Hewlett-Packard (HP) is ramping up the channel's role in its medium-to-large enterprise accounts in a bid to double the revenue of the company's flagship OpenView product.
"In conjunction with our partners, we are actively migrating business that has been direct to the channel," Paul Muller, HP's OpenView channel development manager, told ARN. "Our strategy is to introduce the partner to our customer who has been direct and providing the two parties hit it off', we will then guide that business through the partner.

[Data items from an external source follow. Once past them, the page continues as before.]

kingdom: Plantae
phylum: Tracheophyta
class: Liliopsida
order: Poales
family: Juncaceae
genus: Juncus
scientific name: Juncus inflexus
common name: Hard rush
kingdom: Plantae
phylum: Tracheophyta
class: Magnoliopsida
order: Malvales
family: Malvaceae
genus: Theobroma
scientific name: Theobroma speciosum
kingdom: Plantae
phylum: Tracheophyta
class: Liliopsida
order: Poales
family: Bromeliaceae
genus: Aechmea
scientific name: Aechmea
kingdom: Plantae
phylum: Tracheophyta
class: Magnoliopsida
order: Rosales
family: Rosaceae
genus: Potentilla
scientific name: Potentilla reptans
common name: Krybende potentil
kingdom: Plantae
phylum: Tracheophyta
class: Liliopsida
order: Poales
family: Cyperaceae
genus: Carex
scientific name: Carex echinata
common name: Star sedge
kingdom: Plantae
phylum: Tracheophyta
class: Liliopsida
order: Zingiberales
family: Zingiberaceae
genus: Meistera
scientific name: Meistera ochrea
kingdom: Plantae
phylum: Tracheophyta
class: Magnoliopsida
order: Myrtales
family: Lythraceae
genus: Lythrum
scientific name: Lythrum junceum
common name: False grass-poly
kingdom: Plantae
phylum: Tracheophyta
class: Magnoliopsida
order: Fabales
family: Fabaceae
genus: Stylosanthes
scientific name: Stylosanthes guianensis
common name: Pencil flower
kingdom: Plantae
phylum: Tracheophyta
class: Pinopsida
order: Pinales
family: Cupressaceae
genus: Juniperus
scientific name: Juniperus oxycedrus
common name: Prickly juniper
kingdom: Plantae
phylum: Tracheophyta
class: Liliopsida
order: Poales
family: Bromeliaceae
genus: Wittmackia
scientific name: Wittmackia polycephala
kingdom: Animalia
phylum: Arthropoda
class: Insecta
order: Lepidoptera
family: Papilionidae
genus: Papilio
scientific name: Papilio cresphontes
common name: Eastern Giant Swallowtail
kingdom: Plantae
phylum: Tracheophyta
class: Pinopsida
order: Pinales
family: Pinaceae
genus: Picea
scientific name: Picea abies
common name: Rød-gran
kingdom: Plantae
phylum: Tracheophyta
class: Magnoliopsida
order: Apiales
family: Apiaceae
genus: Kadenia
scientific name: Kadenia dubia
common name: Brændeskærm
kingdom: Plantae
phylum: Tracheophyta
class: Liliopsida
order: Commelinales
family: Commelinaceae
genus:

"From an OpenView perspective, we see that model as offering the best growth potential."
Muller claims the OpenView product is currently growing at 60 per cent year-on-year, but the company's aim is to instead achieve between 100 and 120 per cent growth.
HP's tactic to offload a larger share of its business to the channel is designed to provide the resources to support that objective.
According to Muller, as much as 70 per cent of HP's NT-based OpenView products already go through the channel but the plan is to increase that to around 90 per cent "very quickly".
But on the Unix side, where channel sales currently sit at approximately 30 per cent, progress may be slower.
"Those customers like to have us involved because they want to be able to deal with someone big enough to sue if things go wrong."
Beate Bentzen, HP's general manager of software sales and marketing for HP Asia-Pacific, said the OpenView strategy is indicative of the worldwide commitment of the company's software division to being "100 per cent channel-driven".
Bentzen claims embedded methods for avoiding conflict between the company's direct sales force and channel partners are the key to ensuring the best solutions are delivered to customers.
"When HP decided to have software as a separate business last year, our CEO Lew Platt made it clear we were not going to have it as a marginal business," Bentzen said. "We are driving at having software as 10 per cent of HP's revenues and when you consider the size and growth rate of HP, that will make us one of the biggest software companies in the world."